- [Given passage]:
= Beginning of Section =

At the beginning of the 2020s, the idea of a Green New Deal spread around the world, including Europe. The Green Deal of the EU Commission was further developed into a real Green New Deal for Europe. In addition to the socio-ecological transformation of the economy and society in Europe, this was also able to strengthen international solidarity and cooperation in such a way that climate change, social division within and between countries, and the associated dismantling of democracy could be stopped.

Central to these changes was the democratization of the European Central Bank (ECB). The latter is now controlled by the European Parliament and was given the mandate to ensure full employment across Europe and a massive commitment against climate change. At the same time, the debt brake was abandoned. Government leaders no longer make decisions based on the availability of money, but according to the availability of  resources that can actually be used productively, be it labor, natural or mineral resources, as well as in terms of benefits to the common good and environmental sustainability.

Through the job guarantee with socially inclusive wages created in addition to the dividend model of the Green New Deal for Europe, which at the same time has also decisively raised the level of the minimum wage, all people can participate in the social and cultural life of their community and country as they wish.

In the following, we set out what the individual steps are that can actually lead us to such a future.

Introduction

“...We can - and we must, in order to survive - change and overcome the failed capitalist system in the next ten years, for it threatens to destroy the life-support systems of the earth and with them human civilization. We must replace this economic system with one that accepts barriers and boundaries, that preserves soils, groundwater, rain, ice, patterns of wind and water flow, pollinators, biological abundance and diversity, and that brings us social and economic justice. 

We supporters of the Green New Deal know we can do this in the ten years or so that UN scientists believe we have left.”

Ann Pettifor

The Green New Deal (GND) policy concept is not new. In content and policy direction, it has its antecedent in President Roosevelt’s “New Deal” in the first half of the 20th century in the United States. It was a large-scale, successful investment program to combat the economic consequences of the Great Depression, the accompanying unemployment and impoverishment, and massive ecological damage.

= End of Section =

- [Supplied data]:

= Beginning of Section =

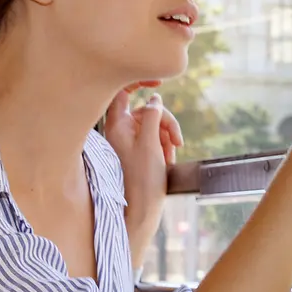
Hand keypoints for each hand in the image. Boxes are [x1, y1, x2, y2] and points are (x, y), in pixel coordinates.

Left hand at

= End of Section =

- [Your tasks]:
A: Repeat the Green New Deal passage word for word, starting at "At the beginning" and ending at "could be stopped.".
B: In one to three sentences, explain why the quotation in the Green New Deal passage says the capitalist system must be overcome.
The lines have nothing to do with the Green New Deal passage.

- [Answers to each task]:
A:
At the beginning of the 2020s, the idea of a Green New Deal spread around the world, including Europe. The Green Deal of the EU Commission was further developed into a real Green New Deal for Europe. In addition to the socio-ecological transformation of the economy and society in Europe, this was also able to strengthen international solidarity and cooperation in such a way that climate change, social division within and between countries, and the associated dismantling of democracy could be stopped.

B: The quotation says the capitalist system must be changed and overcome because it threatens to destroy the earth's life-support systems and, with them, human civilization. It presents this change as necessary in order to survive.